▶ Directive
Across the material below, how many lines contain the word "Mogelijkheden"? Respond with the number only.

▶ Exercise input

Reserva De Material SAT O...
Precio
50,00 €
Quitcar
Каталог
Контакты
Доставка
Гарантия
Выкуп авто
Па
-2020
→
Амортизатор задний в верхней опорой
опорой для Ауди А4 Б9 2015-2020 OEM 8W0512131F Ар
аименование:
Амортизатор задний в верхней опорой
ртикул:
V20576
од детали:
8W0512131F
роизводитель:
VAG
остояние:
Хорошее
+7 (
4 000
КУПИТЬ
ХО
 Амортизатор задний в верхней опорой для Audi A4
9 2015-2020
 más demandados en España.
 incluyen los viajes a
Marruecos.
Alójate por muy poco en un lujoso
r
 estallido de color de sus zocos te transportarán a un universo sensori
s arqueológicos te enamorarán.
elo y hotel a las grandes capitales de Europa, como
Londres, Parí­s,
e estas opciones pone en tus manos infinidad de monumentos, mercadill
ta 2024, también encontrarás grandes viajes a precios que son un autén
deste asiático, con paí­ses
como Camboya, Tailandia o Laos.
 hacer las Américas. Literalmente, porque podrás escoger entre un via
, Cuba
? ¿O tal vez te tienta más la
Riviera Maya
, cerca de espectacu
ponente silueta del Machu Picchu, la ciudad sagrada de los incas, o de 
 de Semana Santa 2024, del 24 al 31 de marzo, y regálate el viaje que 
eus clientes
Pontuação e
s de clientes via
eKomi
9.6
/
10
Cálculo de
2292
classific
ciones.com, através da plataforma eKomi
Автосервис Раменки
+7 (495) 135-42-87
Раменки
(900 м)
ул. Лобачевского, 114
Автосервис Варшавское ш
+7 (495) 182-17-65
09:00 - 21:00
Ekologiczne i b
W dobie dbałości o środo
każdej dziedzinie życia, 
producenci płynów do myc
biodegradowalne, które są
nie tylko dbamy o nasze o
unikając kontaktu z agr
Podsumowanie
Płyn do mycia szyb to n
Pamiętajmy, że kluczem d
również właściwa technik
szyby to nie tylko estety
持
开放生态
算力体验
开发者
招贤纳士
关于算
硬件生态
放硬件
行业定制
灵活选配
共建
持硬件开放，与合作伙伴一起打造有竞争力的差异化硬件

* * *

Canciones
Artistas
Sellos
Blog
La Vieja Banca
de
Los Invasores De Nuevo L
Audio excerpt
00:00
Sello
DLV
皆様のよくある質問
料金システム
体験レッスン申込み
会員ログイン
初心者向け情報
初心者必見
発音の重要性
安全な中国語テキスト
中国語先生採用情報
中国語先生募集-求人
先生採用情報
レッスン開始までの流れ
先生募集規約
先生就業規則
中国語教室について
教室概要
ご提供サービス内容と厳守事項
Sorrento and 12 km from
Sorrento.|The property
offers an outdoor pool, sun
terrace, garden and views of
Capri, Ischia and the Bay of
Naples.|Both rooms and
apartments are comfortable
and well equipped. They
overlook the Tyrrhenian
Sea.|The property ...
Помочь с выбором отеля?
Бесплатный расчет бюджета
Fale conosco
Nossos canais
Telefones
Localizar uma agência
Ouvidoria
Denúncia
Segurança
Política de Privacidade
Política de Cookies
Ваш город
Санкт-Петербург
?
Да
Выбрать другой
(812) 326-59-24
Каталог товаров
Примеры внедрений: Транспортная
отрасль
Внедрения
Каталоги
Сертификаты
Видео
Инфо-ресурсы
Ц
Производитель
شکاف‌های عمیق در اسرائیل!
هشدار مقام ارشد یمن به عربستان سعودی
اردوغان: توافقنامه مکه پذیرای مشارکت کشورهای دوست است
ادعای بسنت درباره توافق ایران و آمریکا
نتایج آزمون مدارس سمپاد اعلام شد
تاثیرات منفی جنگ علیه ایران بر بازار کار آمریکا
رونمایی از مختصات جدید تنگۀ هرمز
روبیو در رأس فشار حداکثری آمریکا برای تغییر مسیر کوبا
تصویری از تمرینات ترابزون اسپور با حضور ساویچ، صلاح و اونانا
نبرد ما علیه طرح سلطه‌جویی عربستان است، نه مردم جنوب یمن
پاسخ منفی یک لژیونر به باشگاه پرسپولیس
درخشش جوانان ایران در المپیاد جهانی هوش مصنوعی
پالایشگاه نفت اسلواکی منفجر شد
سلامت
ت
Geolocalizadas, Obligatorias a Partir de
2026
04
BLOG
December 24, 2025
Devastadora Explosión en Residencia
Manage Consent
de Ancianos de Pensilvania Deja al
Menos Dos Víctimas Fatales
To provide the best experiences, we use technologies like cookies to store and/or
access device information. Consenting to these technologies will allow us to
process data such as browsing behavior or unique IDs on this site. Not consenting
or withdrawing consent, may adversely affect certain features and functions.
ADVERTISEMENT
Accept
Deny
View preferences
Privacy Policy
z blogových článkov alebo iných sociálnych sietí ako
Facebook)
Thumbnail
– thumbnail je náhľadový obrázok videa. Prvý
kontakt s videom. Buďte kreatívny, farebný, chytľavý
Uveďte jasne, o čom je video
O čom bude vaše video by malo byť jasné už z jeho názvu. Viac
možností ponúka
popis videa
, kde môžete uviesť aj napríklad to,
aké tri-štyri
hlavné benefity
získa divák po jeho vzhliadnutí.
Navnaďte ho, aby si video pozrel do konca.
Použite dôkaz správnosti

==

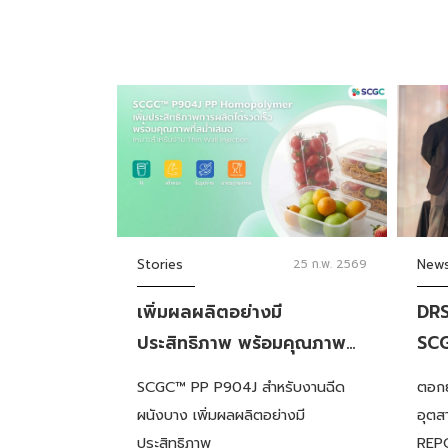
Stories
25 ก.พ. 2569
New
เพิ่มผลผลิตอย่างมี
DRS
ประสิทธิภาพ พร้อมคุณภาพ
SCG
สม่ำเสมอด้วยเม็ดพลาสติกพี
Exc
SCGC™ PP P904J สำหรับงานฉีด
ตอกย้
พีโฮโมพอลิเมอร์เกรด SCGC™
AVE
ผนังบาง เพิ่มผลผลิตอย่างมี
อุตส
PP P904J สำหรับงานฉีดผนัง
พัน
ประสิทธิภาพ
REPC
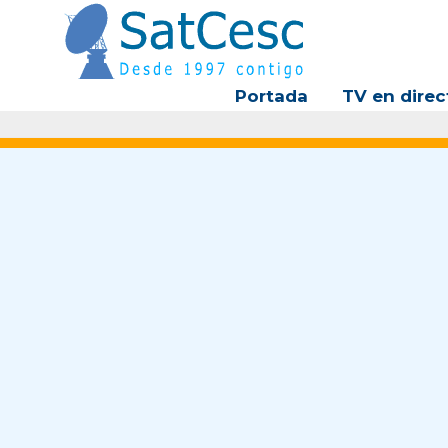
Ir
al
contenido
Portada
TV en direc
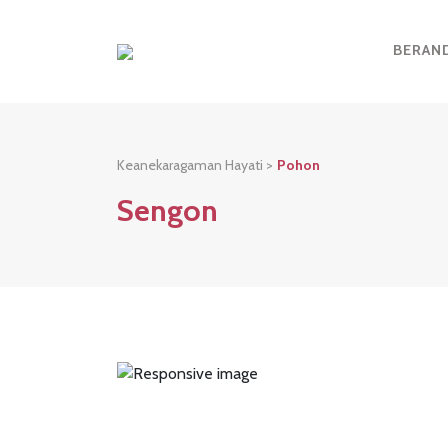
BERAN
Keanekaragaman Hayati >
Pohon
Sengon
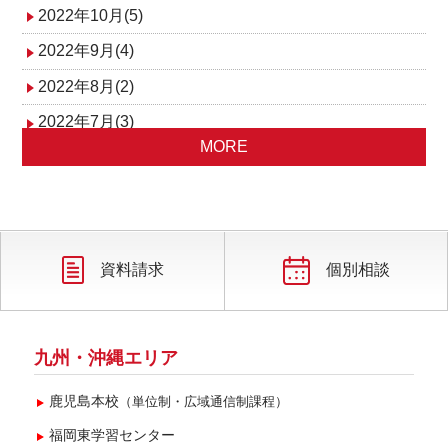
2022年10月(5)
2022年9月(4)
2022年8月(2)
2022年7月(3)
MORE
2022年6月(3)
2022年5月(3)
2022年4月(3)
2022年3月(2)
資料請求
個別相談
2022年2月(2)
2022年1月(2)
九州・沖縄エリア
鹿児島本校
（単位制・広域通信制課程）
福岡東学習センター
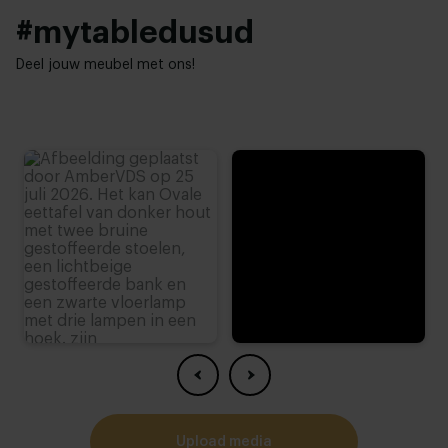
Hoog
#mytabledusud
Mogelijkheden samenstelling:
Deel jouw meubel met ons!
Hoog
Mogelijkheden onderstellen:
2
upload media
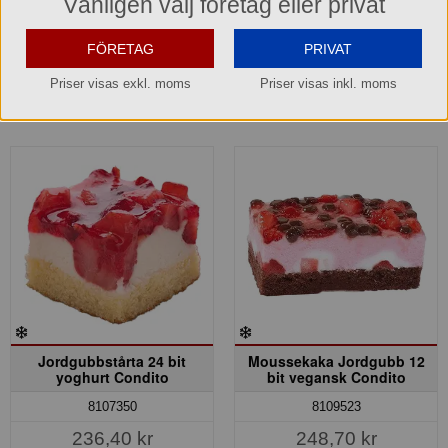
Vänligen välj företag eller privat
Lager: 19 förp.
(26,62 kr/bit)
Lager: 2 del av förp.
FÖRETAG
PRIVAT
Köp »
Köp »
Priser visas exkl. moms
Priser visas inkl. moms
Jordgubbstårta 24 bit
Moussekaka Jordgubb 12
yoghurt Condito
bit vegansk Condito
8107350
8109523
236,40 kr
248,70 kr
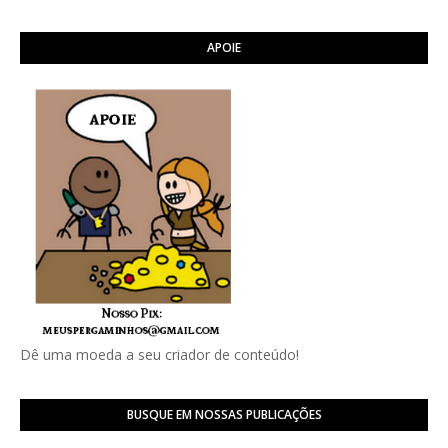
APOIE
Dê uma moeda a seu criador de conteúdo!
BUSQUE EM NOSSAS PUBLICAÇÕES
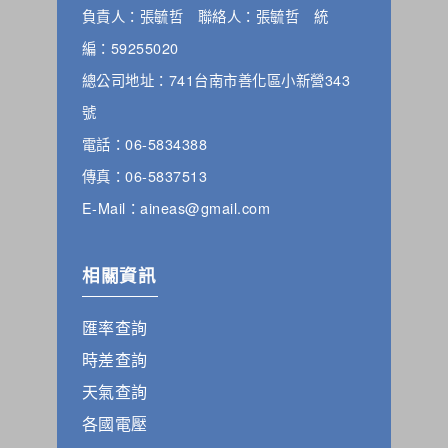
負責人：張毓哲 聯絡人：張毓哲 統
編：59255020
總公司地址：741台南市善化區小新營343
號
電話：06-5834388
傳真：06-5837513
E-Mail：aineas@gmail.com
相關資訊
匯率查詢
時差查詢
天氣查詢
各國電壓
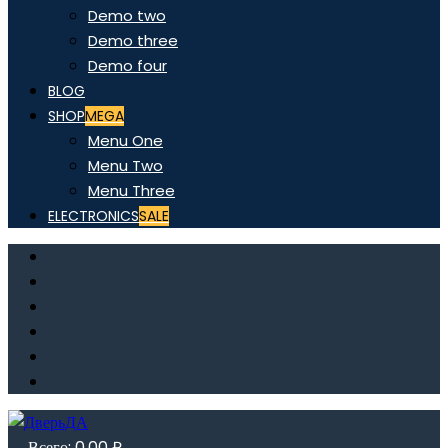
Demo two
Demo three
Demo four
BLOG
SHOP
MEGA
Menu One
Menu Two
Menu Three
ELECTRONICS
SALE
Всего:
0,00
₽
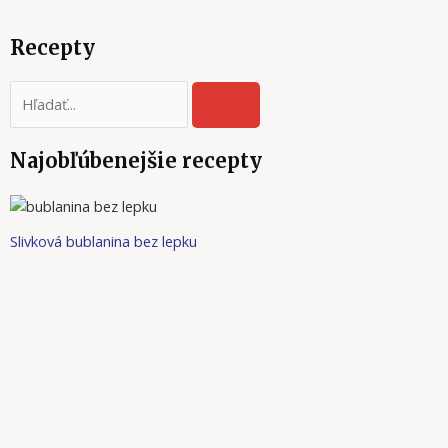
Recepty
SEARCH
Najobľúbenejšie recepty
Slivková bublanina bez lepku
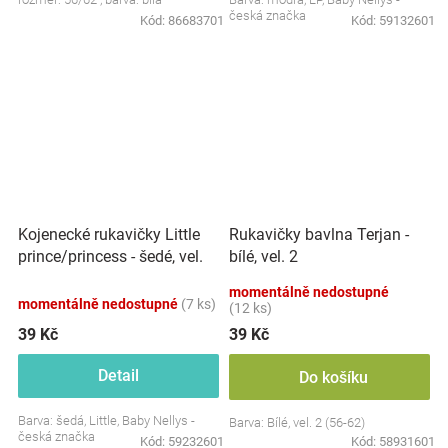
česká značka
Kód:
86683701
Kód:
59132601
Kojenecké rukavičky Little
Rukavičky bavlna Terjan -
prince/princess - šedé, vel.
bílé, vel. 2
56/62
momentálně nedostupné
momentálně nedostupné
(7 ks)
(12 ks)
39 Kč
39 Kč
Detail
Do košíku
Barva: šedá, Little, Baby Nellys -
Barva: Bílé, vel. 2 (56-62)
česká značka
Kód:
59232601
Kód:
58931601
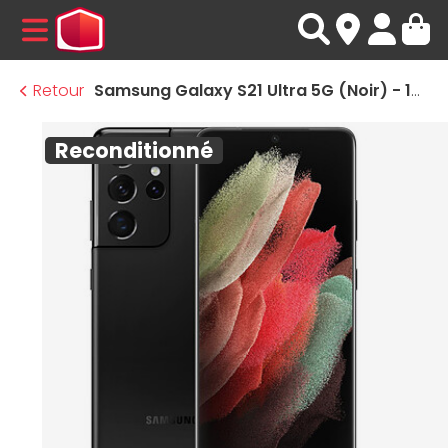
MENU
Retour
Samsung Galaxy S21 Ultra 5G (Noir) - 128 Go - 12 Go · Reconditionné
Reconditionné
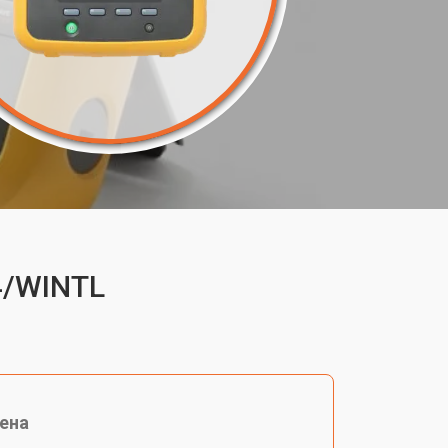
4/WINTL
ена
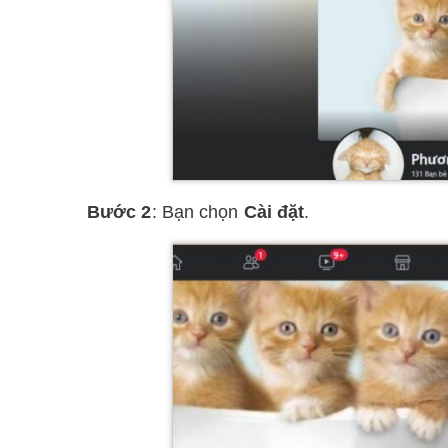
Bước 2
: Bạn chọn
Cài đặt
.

▶ Written response
2